I have a data science background, so my goal of using Hadoop would be to store large amounts of data in a
HDFS and use a cluster to perform some (parallelized) analytics (e.g. some Machine learning algorithms) on parts of these datasets. To be a little bit more specific, consider the following case: for some large dataset stored in a
HDFS, I want to run a simple algorithm on, say, 100 random samples of this dataset and combine these results.
As I understand the concept, to achieve this, I could write a
Map function that tells the
Tasktrackers on my cluster nodes to perform the analytic on part of the data. Moreover, I should write a
Reduce function to 'combine' the results.
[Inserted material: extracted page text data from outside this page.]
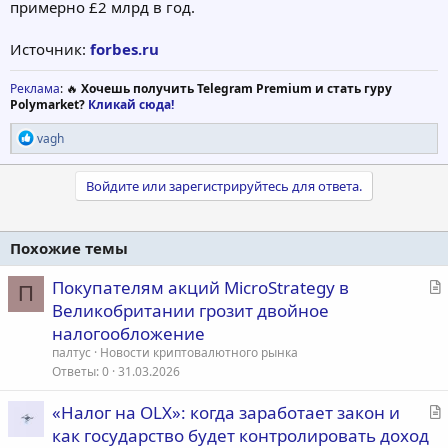
примерно £2 млрд в год.
Источник:
forbes.ru
Реклама
: 🔥
Хочешь получить Telegram Premium и стать гуру
Polymarket?
Кликай сюда!
Р
vagh
е
а
к
Войдите или зарегистрируйтесь для ответа.
ц
и
и
Похожие темы
:
С
Покупателям акций MicroStrategy в
П
т
Великобритании грозит двойное
а
налогообложение
т
палтус
Новости криптовалютного рынка
ь
Ответы
0
31.03.2026
я
С
«Налог на OLX»: когда заработает закон и
т
как государство будет контролировать доход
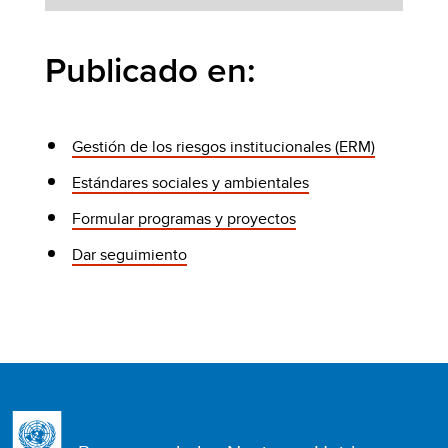
Publicado en:
Gestión de los riesgos institucionales (ERM)
Estándares sociales y ambientales
Formular programas y proyectos
Dar seguimiento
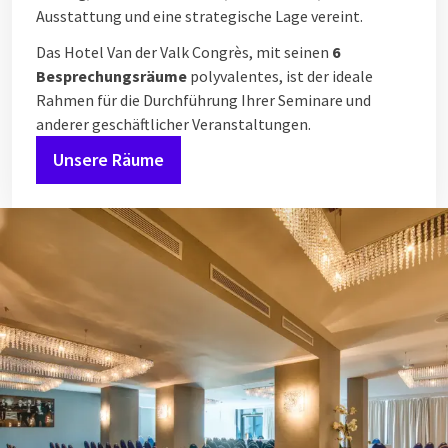
Ausstattung und eine strategische Lage vereint.
Das Hotel Van der Valk Congrès, mit seinen
6
Besprechungsräume
polyvalentes, ist der ideale
Rahmen für die Durchführung Ihrer Seminare und
anderer geschäftlicher Veranstaltungen.
Unsere Räume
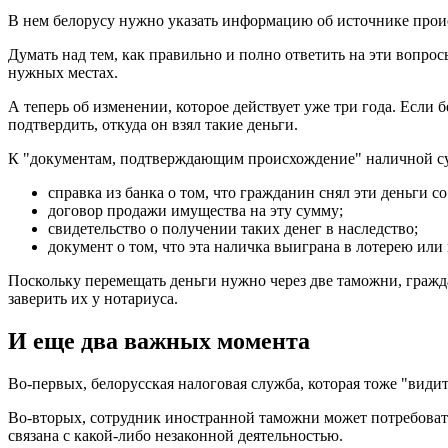
В нем белорусу нужно указать информацию об источнике проис
Думать над тем, как правильно и полно ответить на эти вопро
нужных местах.
А теперь об изменении, которое действует уже три года. Если 
подтвердить, откуда он взял такие деньги.
К "документам, подтверждающим происхождение" наличной сумм
справка из банка о том, что гражданин снял эти деньги со
договор продажи имущества на эту сумму;
свидетельство о получении таких денег в наследство;
документ о том, что эта наличка выиграна в лотерею или 
Поскольку перемещать деньги нужно через две таможни, гражд
заверить их у нотариуса.
И еще два важных момента
Во-первых, белорусская налоговая служба, которая тоже "вид
Во-вторых, сотрудник иностранной таможни может потребовать, 
связана с какой-либо незаконной деятельностью.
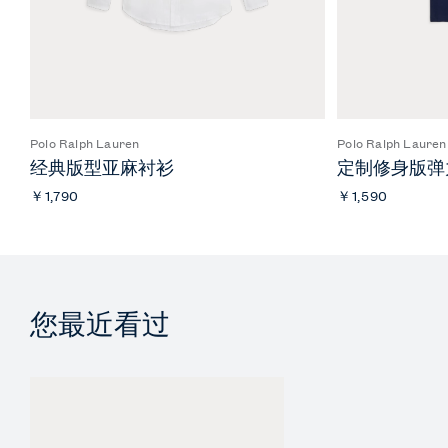
Polo Ralph Lauren
Polo Ralph Lauren
经典版型亚麻衬衫
定制修身版弹力
￥1,790
￥1,590
您最近看过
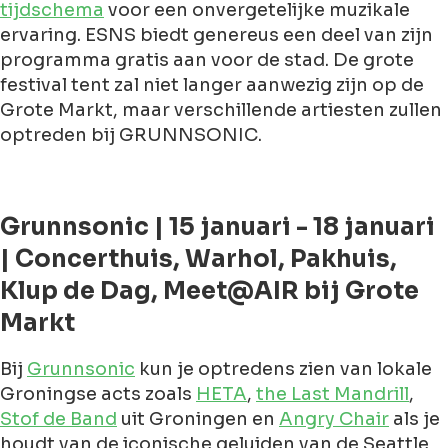
tijdschema
voor een onvergetelijke muzikale
ervaring. ESNS biedt genereus een deel van zijn
programma gratis aan voor de stad. De grote
festival tent zal niet langer aanwezig zijn op de
Grote Markt, maar verschillende artiesten zullen
optreden bij GRUNNSONIC.
Grunnsonic | 15 januari - 18 januari
| Concerthuis, Warhol, Pakhuis,
Klup de Dag, Meet@AIR bij Grote
Markt
Bij
Grunnsonic
kun je optredens zien van lokale
Groningse acts zoals
HETA
,
the Last Mandrill
,
Stof de Band
uit Groningen en
Angry Chair
als je
houdt van de iconische geluiden van de Seattle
Now for the technical side; as I understood, each of the machines in my cluster contains a
DataNode and a
TaskTracker. I imagine that a
TaskTracker on a certain machine might require data for its calculations, that is not present on the
DataNode on this particular machine. So the main question that arises is: How does a
TaskTracker obtain its required data? Does it combine data present on its neighboring with
DataNode from other
DataNodes, or does it treat its neighbor
DataNode as equally as all the other in
DataNodes the cluster? Is all required data transferred to a
TaskTracker in the first place?
Please shed some light on these questions as it would really help me in understanding the fundamental principles of Hadoop. Should I have completely have misunderstood the Hadoop workflow in the first place, please let me know, as it, too, would help me a lot.